Or maybe I should say unravels.
We had our last lesson this week. (Boy, that just flew by, didn’t it Pools?) And I’m proud to say I learned a few things. I learned to put my kids in their swimsuits before we left the house, and make one less trip to the public changing rooms. I learned the vending machine with Doritos does not return dollar bills. This, I learned the hard way.
I learned you really can teach a Cariello kid to swim.
As we left the vending area this week with orange-stained fingers and soggy t-shirts, I noticed two extremely tall and lean African American kids enter the lobby. They looked to be high-school age, maybe college, and one had a basketball tucked under his arm. s soon as I saw them, a quick “uh-oh” raced through my mind and my stomach tightened. I tried to corral everyone and pick up the pace towards the door to avoid the inevitable.
As we passed them Jack bellowed “That man is reallyreallyBLACK!” They both paused for a moment, stunned, and started to laugh awkwardly. I felt my face flush deeply and stammered, trying to explain that he has autism as they walked past me and down the hall.
Jack’s loud comment stopped nine-year old Joey his tracks. He looked up at me and whispered “Mom, that isn’t right.” And looking down at my oldest son’s reddened face, I knew I had to try and make it right.
Trying to keep my composure, I called the two boys back. They were clearly uncomfortable; we all were. Once again, I explained that Jack has autism and it affects his communication. One of them kept saying “It’s OK, don’t worry, it’s OK” but he wouldn’t meet my eyes. I asked them to step over and say hello to Jack, to introduce themselves.
And then, magic.
The two boys bent down. One said “Hey Jack! How old are you?” while Henry pestered the other boy for his basketball.
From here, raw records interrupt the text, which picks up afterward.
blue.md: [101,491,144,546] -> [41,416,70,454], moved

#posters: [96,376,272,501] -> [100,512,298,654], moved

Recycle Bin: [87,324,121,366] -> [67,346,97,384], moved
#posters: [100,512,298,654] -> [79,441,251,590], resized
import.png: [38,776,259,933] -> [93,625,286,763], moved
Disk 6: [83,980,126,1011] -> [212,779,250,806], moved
Jack asked them how old they were, and their faces lit up as they explained they were seniors in high school and going on to a nearby prep school for basketball training. We learned they come to the YMCA every week to practice together, and they longed to be basketball stars. As we meandered out of the lobby and they held the door for all of us, we learned they grew up two houses away from each other.
We learned they were cousins.
And what they learned from Jack? I really can’t say, but I hope they could look beyond his rude comment and abrupt tone, past his downturned eyes and pointed finger, to see the little boy underneath. I’m hoping they could see what autism sometimes looks like.
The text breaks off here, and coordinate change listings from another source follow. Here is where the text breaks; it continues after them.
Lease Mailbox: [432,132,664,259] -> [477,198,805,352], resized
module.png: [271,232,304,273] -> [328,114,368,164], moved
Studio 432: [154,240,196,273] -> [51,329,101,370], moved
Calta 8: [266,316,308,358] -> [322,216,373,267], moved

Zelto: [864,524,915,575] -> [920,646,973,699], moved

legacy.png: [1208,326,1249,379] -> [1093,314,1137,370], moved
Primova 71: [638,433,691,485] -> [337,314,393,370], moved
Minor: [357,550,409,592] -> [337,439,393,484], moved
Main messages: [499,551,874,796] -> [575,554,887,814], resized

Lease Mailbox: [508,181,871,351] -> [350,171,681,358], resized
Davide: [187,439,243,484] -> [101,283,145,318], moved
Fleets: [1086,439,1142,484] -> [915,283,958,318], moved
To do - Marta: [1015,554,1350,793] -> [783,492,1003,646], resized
Once we were all in the car I started my lecture about keeping your opinions to yourself, how it’s rude to comment on the way someone looks. But I cut it short when the kids started to talk about the cousins. How one was taller than the other, how they wished they could play ball with them. And once again, I learned something: I learned that it only takes a few minutes in the YMCA lobby to make it right. It took just a few short minutes for Jack to learn that people are more than the color of their skin.
Just as he is more than his autism.
This week, I’d like to give the award to two kind basketball players at the YMCA. You’re already stars in our eyes.